Aunque la Santa Sede mantiene su habitual reserva protocolar, una serie de señales convergentes entre la Cancillería argentina, el entorno vaticano y gobiernos de la región alimentan la hipótesis de una gira sudamericana que se concretaría durante la primera quincena de noviembre.
El optimismo cobró fuerza tras las recientes declaraciones del canciller Pablo Quirno, quien sugirió haber transmitido al presidente Javier Milei una noticia de gran impacto para el pueblo argentino. A través de sus redes sociales, el funcionario hizo alusión a la primavera como el marco temporal para este acontecimiento, un mensaje que fue rápidamente validado por el propio mandatario mediante gestos simbólicos.
Este clima de entusiasmo se ve respaldado por gestiones en países vecinos como Uruguay y Perú, donde fuentes diplomáticas y referentes políticos ya trabajan sobre un itinerario que incluiría paradas en las tres naciones.
Desde el ámbito eclesiástico, la postura es de una cautela optimista. Mientras que figuras como el cardenal uruguayo Daniel Sturla consideran el viaje como algo casi seguro, la Iglesia advierte que la confirmación oficial dependerá de la comunicación formal de la Santa Sede a las conferencias episcopales, un anuncio que se estima para mediados de junio.
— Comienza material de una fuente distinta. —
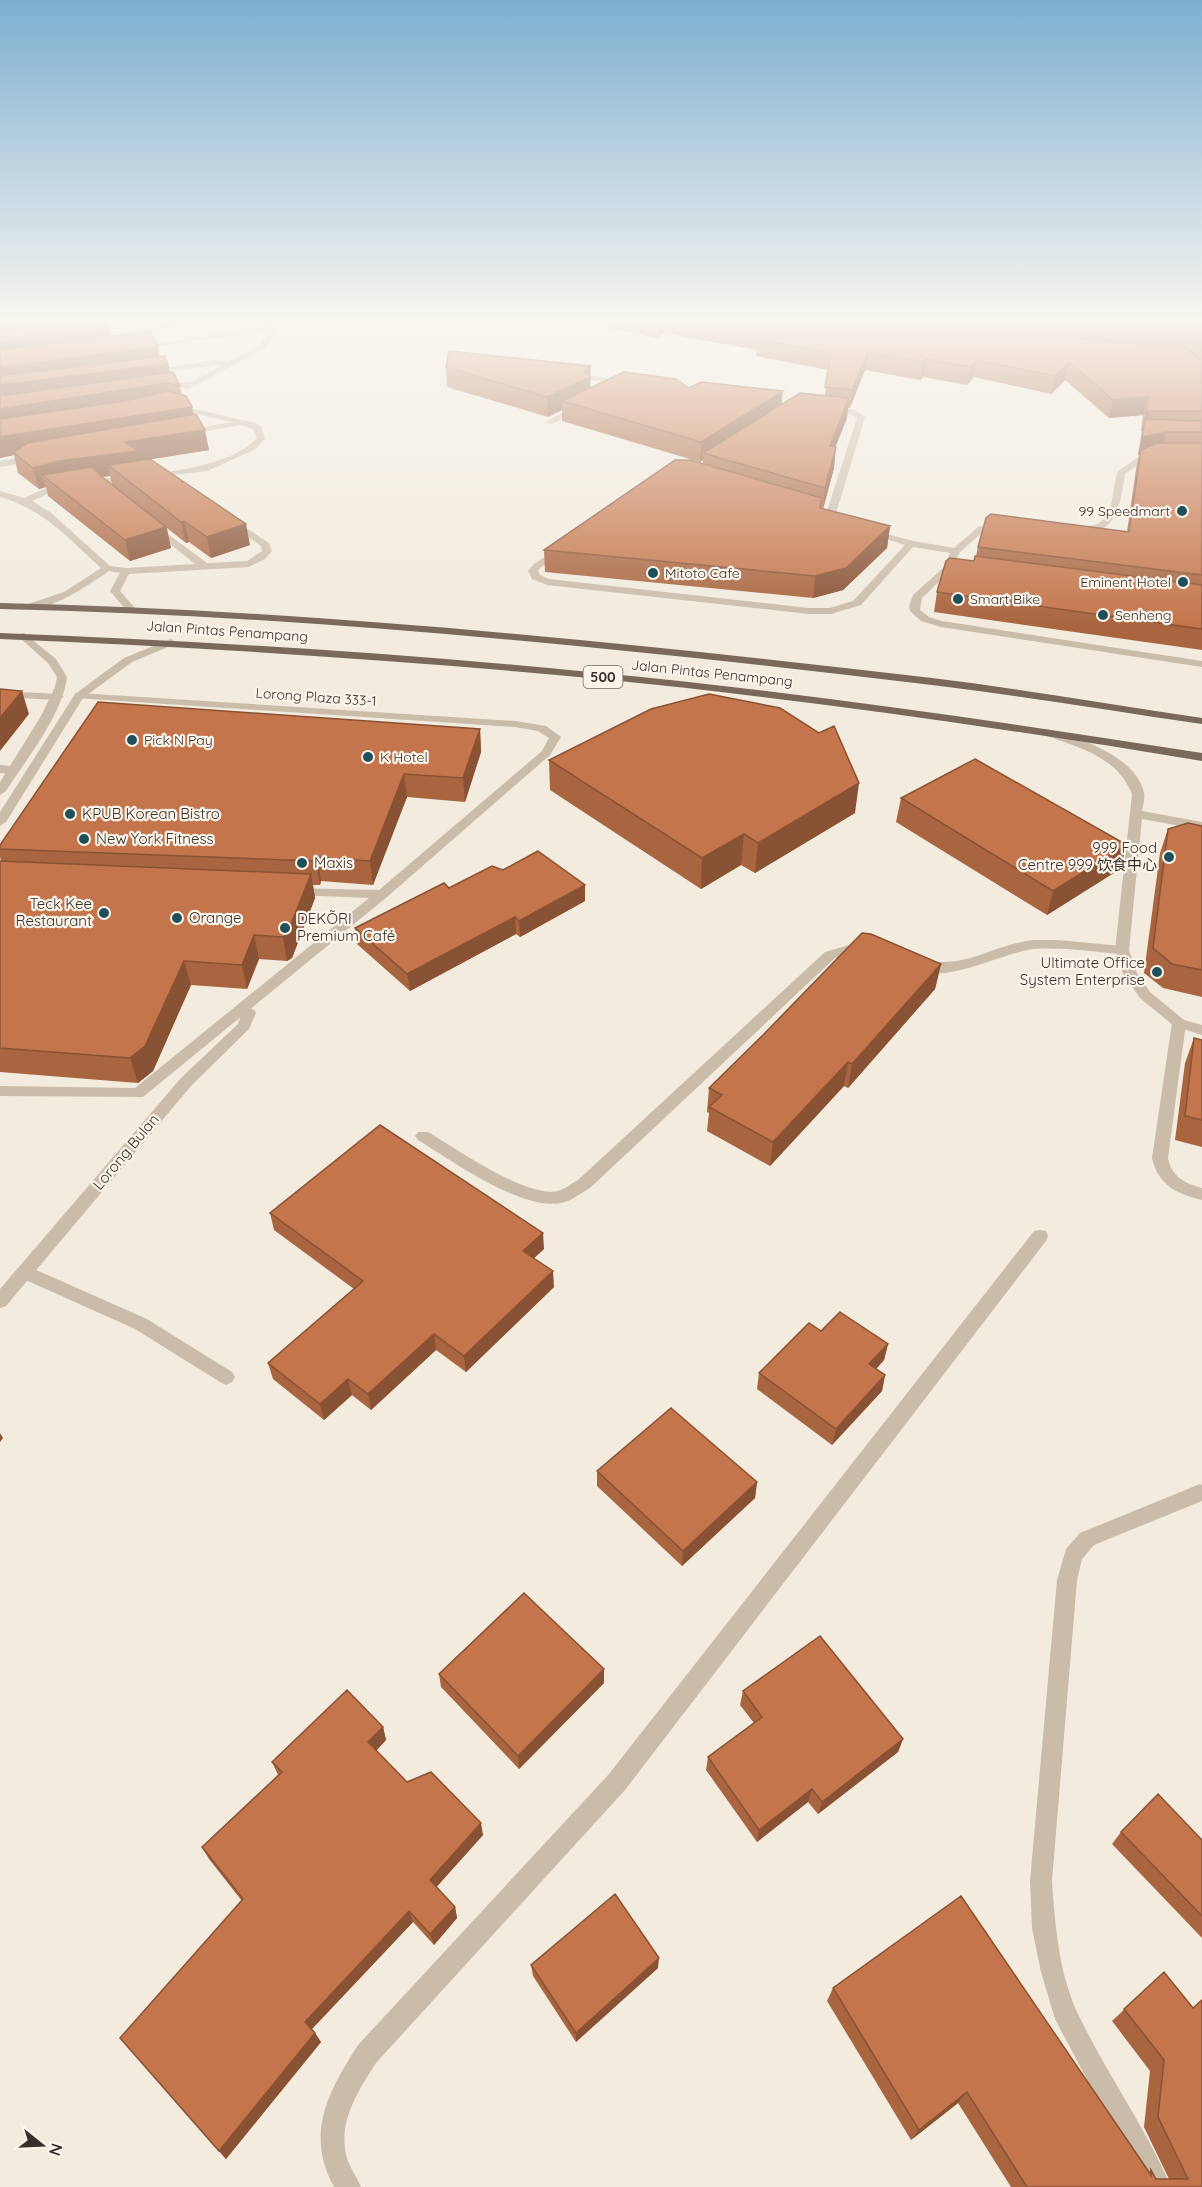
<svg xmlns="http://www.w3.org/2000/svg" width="1202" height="2187" font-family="Quicksand,'Noto Sans SC',sans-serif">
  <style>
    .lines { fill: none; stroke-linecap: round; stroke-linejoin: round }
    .service { fill: #cbbcaa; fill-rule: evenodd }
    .minor { fill: #cbbcaa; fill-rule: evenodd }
    .primary { fill: #7a685b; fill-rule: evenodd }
    .wall { fill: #a96540; fill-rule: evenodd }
    .shaded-wall { fill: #895234 }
    .building { fill: #c4754b; stroke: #895234; stroke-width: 1.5 }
    .poi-dot { fill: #1f5059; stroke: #faf4eb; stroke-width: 2 }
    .labels { text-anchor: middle; stroke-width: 4.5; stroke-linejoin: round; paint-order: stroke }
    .far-poi-label { font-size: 14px; fill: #38302a; stroke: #faf4eb; text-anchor: start }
    .far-street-label { font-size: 14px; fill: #38302a; stroke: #faf4eb }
    .shield { fill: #faf4eb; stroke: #726b64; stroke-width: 1.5 }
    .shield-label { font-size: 14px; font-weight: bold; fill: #38302a }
    .poi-label { font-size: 15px; fill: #38302a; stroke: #faf4eb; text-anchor: start }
    .street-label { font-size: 15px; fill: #38302a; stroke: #faf4eb }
  </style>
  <rect width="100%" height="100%" fill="#f2ebde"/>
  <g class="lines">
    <!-- service -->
    <path class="service" d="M71 319H86L108 326 104 328Z
      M215 319H242L92 337 88 335Z
      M269 321H275L276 328 266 348 186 390 182 387 160 389 156 387 160 385 192 382 222 365 149 373 145 371 216 360 229 361 260 345 267 331 137 349 133 347 268 326Z
      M570 373 627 380 631 382 627 384 567 377 566 375Z
      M174 404 255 423 261 427 265 438 256 449 207 471 86 485V481L89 480C135 475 225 473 257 438L254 430 241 425 184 435V431L231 422 171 408 170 406Z
      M576 406 583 408 552 424 545 422Z
      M829 407 855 410 865 417 835 517 830 520 825 517 857 418 850 414 826 411V407Z
      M1157 453 1161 456 1160 458 1143 462 1125 474C1120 507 1116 539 1073 532V528C1080 526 1089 527 1097 524 1116 515 1111 488 1118 471L1137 458Z
      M36 455 39 456V460L0 467V461Z
      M65 484 70 487 68 489 50 493 32 501 50 512 110 566 126 568 195 564 150 528 148 526 153 523 207 563 247 561 262 551 261 546 228 523V519L231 518 269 543 272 551 265 559 249 567 129 574 120 591 136 609 131 612 127 611 110 591 120 573 109 571C90 584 52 611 28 608V604L64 592 101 568C68 538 43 509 0 497V491L24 498 44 489Z
      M1002 521 1005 522V526L984 531 960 552 951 570 922 598 920 610 929 617 942 621 1202 661V667L941 627 921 621 910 611 909 606 913 595 944 567 950 553 913 547 861 605 831 614H809L547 585 532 579 528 571 534 564 561 546 564 547V551L540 568 538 571 540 575 549 579 809 608H830L853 601 905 545 868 533V529L913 541 954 548 978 527Z
      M0 691 58 694 64 697 58 700 0 697Z
      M79 693 515 721 546 726 561 737 550 755 387 897 143 1097 0 1096V1086L135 1088 369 898 294 895 289 894 287 891 289 888 379 890 542 751 549 738 538 731 515 727 75 698V694Z
      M0 765 13 766 19 770 13 774 0 773Z
      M1032 940H1058L1122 946 1129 950 1122 954C1093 952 1063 947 1034 949 1006 951 935 990 914 965L921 960C967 969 989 946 1032 940Z
      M853 944 871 947 873 950 866 954 853 952 835 958 590 1188C580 1194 571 1201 561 1203 521 1211 451 1160 418 1140L415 1136 418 1132H428C457 1149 526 1198 558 1191 565 1189 572 1183 578 1180L825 952Z
      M1179 1018 1186 1023 1168 1158C1172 1177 1184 1183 1202 1188V1200C1177 1194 1158 1185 1152 1158L1172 1023Z
      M25 1265 147 1319 232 1372 235 1377 232 1382 226 1385 220 1382 135 1329 19 1277 17 1272 19 1267Z"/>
    <!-- minor -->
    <path class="minor" d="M24 633 56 659 67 677C62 716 27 758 6 791L0 795V782L41 716 55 687 57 677 48 663 20 638V634Z
      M171 639 176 642 175 644 132 662 83 698 6 822 0 826V812L75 694 124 658Z
      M1046 729C1078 737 1136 756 1144 793 1145 798 1143 806 1142 811L1202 822V830L1142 819 1129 950 1137 973 1150 992 1184 1020 1202 1025V1035L1174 1026 1140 998 1123 974 1115 950 1132 794C1117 756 1077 747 1042 734V730Z
      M242 1004 254 1010 256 1013 249 1029 191 1086 6 1306 0 1308V1289L181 1078 238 1024 241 1015 235 1009Z
      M1040 1230 1046 1231 1048 1236 1046 1241 625 1790 376 2063C358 2091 337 2123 347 2158 350 2168 357 2177 361 2187H334C305 2134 328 2092 358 2045L609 1774 1034 1231Z
      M1200 1484 1202 1485V1501L1094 1545 1082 1559 1077 1580 1052 1881C1055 1925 1059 1975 1079 2016 1107 2074 1146 2128 1171 2187H1144L1055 2019 1041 1972 1032 1928 1030 1881 1057 1580 1066 1549 1080 1533Z"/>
    <!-- primary -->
    <path class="primary" d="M0 603C311 610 622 642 932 678 1022 689 1112 705 1202 718V724C1112 711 1022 696 932 685 622 648 311 616 0 609Z
      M0 633C200 641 400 653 600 673 802 692 1002 722 1202 753V761C1002 728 802 699 600 679 400 660 200 647 0 639Z"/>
  </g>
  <!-- wall -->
  <path class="wall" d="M0 319 109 328 111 336 160 356 168 364 170 373 180 386 182 395 193 415 209 450 150 459 250 545 211 558 189 542 186 543 167 528 171 548 130 561 48 496 46 487 39 489 18 473 14 455 0 458ZM110 476 112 485 102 477Z
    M608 319H1202V650L934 612 937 592 974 561 976 556 978 547 1127 532 1136 469 1139 455H1138L1142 431H1141L1143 415 1109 418 1065 380 1051 394 974 377 967 385 923 377 920 380 865 370 850 408H848L847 418 835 447 834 468 823 509 890 526 887 548 843 590 813 598 545 572 544 550 703 463V460L700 462 562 421V410L548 417 447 387 446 367 591 386 590 388H689L781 405 825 395 828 370 756 356 757 350 663 333 657 338 608 328Z
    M480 729 481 752 465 802 407 797 373 885 321 881 320 885H313L315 898 292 958 287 961 259 959 247 989 191 985 153 1071 138 1083 0 1072V861H1L0 857V845Z
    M549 760 855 813 755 873 741 865 701 889 550 790Z
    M901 798 1120 869 1047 915 896 822Z
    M1202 826V997L1163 988 1144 973 1160 853 1168 829Z
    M449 888 585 901 520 937 516 934 410 991 357 944 355 928Z
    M941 964 935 989 848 1088 844 1086 770 1166 707 1131 709 1113 707 1112 709 1088Z
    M1194 1038 1202 1040V1147L1175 1140 1185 1063Z
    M270 1213 544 1249 534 1258 554 1287 466 1372 436 1350 371 1410 352 1395 324 1420 273 1379 268 1363 354 1289 274 1230Z
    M821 1331 888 1344 884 1360 876 1369 885 1375 882 1391 832 1445 757 1389 759 1373Z
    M597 1471 757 1482 755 1498 682 1566 597 1486Z
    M604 1669V1683L519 1769 441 1687 439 1674Z
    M743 1691 903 1739 898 1752 818 1814 808 1802 757 1842 706 1770 708 1757 754 1723 740 1705Z
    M383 1727 386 1740 376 1751 407 1782 483 1835 436 1887 455 1907 457 1918 434 1945 413 1922 312 2029 321 2042 226 2159 219 2151 242 1901 209 1859 202 1847 278 1775 272 1762Z
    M1121 1832 1202 1840V1938L1112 1844Z
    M531 1965 658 1968 576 2042 533 1976Z
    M1164 1972 1202 2187H1011L958 2103 911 2140 827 2001 833 1988 1149 2172 1151 2170 1156 2179H1169L1144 2127 1150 2071 1112 2021Z"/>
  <!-- shaded-wall -->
  <path class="shaded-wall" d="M35 319H63L66 334 109 328 113 346 0 362V323Z
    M659 319H663V333L657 338V321Z
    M158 347 162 365 168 364 172 382 167 383 171 402 0 429V367Z
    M868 352 865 370 850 408 852 390Z
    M926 359 923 377 920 380 923 362Z
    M977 360 974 377 967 385 970 367Z
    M1069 362 1065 380 1051 394 1055 376Z
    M591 366 590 397 562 401V410L548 417 547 397Z
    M783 391 781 411 703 453V460L700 462 701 442Z
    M1148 397 1143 415 1109 418 1113 400Z
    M849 398 847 418 828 466 830 446Z
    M192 407 196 427 13 452 14 455 0 458V437Z
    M1150 411 1145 429V419L1141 431 1146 413Z
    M205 430 209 450 141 461 108 465 110 476 65 482 42 475 46 487 39 489 33 468 125 442Z
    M1167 432 1162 450H1141L1139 455H1138L1142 437Z
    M836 447 834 468 823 509 825 488Z
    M184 521 189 542 186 543 181 522Z
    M246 524 250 545 211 558 207 537Z
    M890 526 887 548 843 590 813 598 815 576Z
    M166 527 171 548 130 561 125 540Z
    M22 691 29 714 0 751V718Z
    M480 729 481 752 465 802 463 778Z
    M404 774 407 797 373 885 370 861Z
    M859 783 855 813 755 873 758 843Z
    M744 834 741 865 701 889 702 858Z
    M1127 845 1120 869 1047 915 1053 891Z
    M317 857 321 881 320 885 316 861Z
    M311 874 315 898 292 958 287 961 283 937Z
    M585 885V901L520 937 519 921Z
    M515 917 516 934 410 991 407 974Z
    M254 935 259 959 247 989 242 965Z
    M184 961 191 985 153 1071 138 1083 130 1058Z
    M941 964 935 989 848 1088 852 1064Z
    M848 1062 844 1086 770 1166 773 1142Z
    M543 1233 544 1249 524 1267 523 1251Z
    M553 1271 554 1287 466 1372 464 1356Z
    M434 1334 436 1350 371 1410 368 1394Z
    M888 1344 884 1360 866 1380 869 1364Z
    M885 1375 882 1391 832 1445 836 1429Z
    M348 1379 352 1395 324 1420 320 1404Z
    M0 1433 3 1438 0 1442Z
    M757 1482 755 1498 682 1566 683 1551Z
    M604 1669V1683L519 1769 518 1756Z
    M383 1727 386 1740 372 1755 368 1742Z
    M903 1739 898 1752 818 1814 822 1802Z
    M812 1789 808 1802 757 1842 759 1830Z
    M481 1823 483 1835 433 1891 430 1880Z
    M455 1907 457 1918 434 1945 430 1934Z
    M409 1911 413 1922 310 2031 305 2022Z
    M659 1958 658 1968 576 2042V2033Z
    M315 2033 321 2042 226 2159 219 2151Z
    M967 2092 958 2103 911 2140 919 2130Z"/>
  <!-- building -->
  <path class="building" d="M0 319H35L0 323Z
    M105 319 109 328 0 343V332Z
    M682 319H780L835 326 931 325 1158 346 1181 344 1202 361V411H1150L1146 413 1148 397 1113 400 1069 362 1055 376 977 360 970 367 926 359 923 362 868 352 852 390 825 387 831 353 758 339 764 334Z
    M958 319H1184L1202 325V335L1158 338Z
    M150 331 158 347 0 367V350Z
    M1202 342V349L1195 343Z
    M449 351 591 366 584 371 590 377 547 397 446 367Z
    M164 356 168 364 0 385V376Z
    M173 372 180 386 167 383 0 409V396Z
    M624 372 676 379 689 388 701 382 783 391 701 442 562 401Z
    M167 391 186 396 192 407 0 437V419L125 401Z
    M800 393 849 398 830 446 836 447 825 488 703 453Z
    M196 414 205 430 125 442 138 451 59 461 33 468 13 452 28 443Z
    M1145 419 1202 421V432H1167L1142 437Z
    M1157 443H1202V575L978 547 986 518 991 514 1129 532 1141 450Z
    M150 459 246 524 207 537 184 521 181 522 108 465Z
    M675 460H690L822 498 820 508 890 526 846 568 815 576 544 550Z
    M92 467 101 476 166 527 125 540 42 475Z
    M975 556 1202 585V629L937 592 946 561 950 558 974 561Z
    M0 689 22 691 0 718Z
    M709 694 780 708 819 733 834 726 859 783 758 843 744 834 702 858 549 760 651 709Z
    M98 702 480 729 463 778 404 774 370 861 317 857 316 861 0 849V845Z
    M975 759 1127 845 1053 891 901 798Z
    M1188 823 1202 826V970L1172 964 1153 948 1168 829Z
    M538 851 585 885 519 921 515 917 407 974 355 928 444 883 449 888 492 866 503 870Z
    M0 861 311 874 287 934 283 937 254 935 242 965 184 961 145 1046 130 1058 0 1048Z
    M862 933 871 934 941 964 852 1064 848 1062 773 1142 709 1107 722 1095 709 1088 764 1034Z
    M1194 1038 1202 1040V1120L1185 1116Z
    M380 1125 543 1233 523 1251 553 1271 464 1356 434 1334 368 1394 348 1379 320 1404 268 1363 363 1281 270 1213Z
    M840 1312 888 1344 869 1364 885 1375 836 1429 759 1373 809 1323 821 1331Z
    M671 1408 757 1482 683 1551 597 1471Z
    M524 1593 604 1669 518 1756 439 1674Z
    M820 1636 903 1739 822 1802 812 1789 759 1830 708 1757 762 1717 743 1691Z
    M347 1690 383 1727 368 1742 407 1782 431 1772 481 1823 430 1880 455 1907 430 1934 409 1911 305 2022 315 2033 219 2151 120 2038 243 1899 202 1847 282 1772 272 1762Z
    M1158 1794 1202 1840V1916L1121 1832Z
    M615 1894 659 1958 576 2033 531 1965Z
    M961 1896 1151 2175V2170L1156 2179H1188L1158 2117 1164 2060 1124 2009 1164 1972 1193 2008 1202 2000V2187H1027L967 2092 919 2130 833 1988Z"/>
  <!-- sky -->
  <linearGradient id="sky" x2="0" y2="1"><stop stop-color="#7dafd1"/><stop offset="0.51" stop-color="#f9f6f0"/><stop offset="1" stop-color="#f9f6f0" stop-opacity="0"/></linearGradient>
  <rect width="1202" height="625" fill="url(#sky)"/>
  <!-- markers -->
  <g class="poi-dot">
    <circle cx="1182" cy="511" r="6"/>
    <circle cx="653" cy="573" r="6"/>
    <circle cx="1183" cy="582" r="6"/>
    <circle cx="958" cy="599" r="6"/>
    <circle cx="1103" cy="615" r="6"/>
    <circle cx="132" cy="740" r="6"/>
    <circle cx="368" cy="757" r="6"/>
    <circle cx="70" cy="814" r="6"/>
    <circle cx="84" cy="839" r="6"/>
    <circle cx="1169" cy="857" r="6"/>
    <circle cx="302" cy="863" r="6"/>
    <circle cx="104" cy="913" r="6"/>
    <circle cx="177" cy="918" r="6"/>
    <circle cx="285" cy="928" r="6"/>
    <circle cx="1157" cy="972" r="6"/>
  </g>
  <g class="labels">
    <!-- far-poi labels -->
    <g class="far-poi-label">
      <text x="1170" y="516" text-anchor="end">99 Speedmart</text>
      <text x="665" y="578">Mitoto Cafe</text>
      <text x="1171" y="587" text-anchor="end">Eminent Hotel</text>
      <text x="970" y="604">Smart Bike</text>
      <text x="1115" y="620">Senheng</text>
      <text x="144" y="745">Pick N Pay</text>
      <text x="380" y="762">K Hotel</text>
    </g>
    <!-- far-street labels -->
    <g class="far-street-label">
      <text transform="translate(227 631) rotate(4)" y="5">Jalan Pintas Penampang</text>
      <text transform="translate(712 673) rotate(6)" y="5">Jalan Pintas Penampang</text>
      <text transform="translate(316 697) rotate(4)" y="5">Lorong Plaza 333-1</text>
    </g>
    <!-- shield labels -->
    <rect class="shield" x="583.5" y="666" width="39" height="22" rx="4.5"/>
    <g class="shield-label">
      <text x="603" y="682">500</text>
    </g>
    <!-- poi labels -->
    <g class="poi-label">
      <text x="82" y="819">KPUB Korean Bistro</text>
      <text x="96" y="844">New York Fitness</text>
      <text x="1157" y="853" text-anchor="end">999 Food<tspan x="1157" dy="17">Centre 999 饮食中心</tspan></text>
      <text x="314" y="868">Maxis</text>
      <text x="92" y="909" text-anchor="end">Teck Kee<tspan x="92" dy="17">Restaurant</tspan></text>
      <text x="189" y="923">Orange</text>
      <text x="297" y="924">DEKÕRI<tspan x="297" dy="17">Premium Café</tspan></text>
      <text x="1145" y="968" text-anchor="end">Ultimate Office<tspan x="1145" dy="17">System Enterprise</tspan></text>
    </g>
    <!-- street labels -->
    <g class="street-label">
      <text transform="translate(126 1152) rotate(-50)" y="5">Lorong Bulan</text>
    </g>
  </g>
  <!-- north arrow -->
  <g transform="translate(42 2145) rotate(108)" stroke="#faf4eb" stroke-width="4.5" paint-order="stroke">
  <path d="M0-4.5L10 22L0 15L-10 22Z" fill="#38302a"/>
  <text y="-9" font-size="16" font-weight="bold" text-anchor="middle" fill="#38302a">N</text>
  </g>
</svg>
El camino hacia este encuentro se inició formalmente en febrero con la entrega de una carta de invitación del presidente Milei, y se consolidó en junio de 2025 durante la primera audiencia oficial entre ambos líderes en el Vaticano, donde se destacó el mutuo aprecio y la voluntad de trabajar en una agenda común sobre la paz y la cohesión social.
De concretarse, la llegada de León XIV —quien asumió el pontificado el 8 de mayo de 2025— tendría una carga simbólica sin precedentes. Argentina no recibe a un sumo pontífice desde la visita de Juan Pablo II en 1987, lo que pondría fin a una ausencia de casi cuatro décadas.
Además, el viaje marcaría un hito histórico al ser la primera vez que un Papa visita el país tras el extenso pontificado del argentino Francisco, quien nunca concretó un viaje pastoral a su tierra natal.
Así, la presencia de León XIV en suelo argentino representaría no solo un acontecimiento religioso de magnitud, sino también un nuevo capítulo en la relación entre el Estado nacional y la Santa Sede.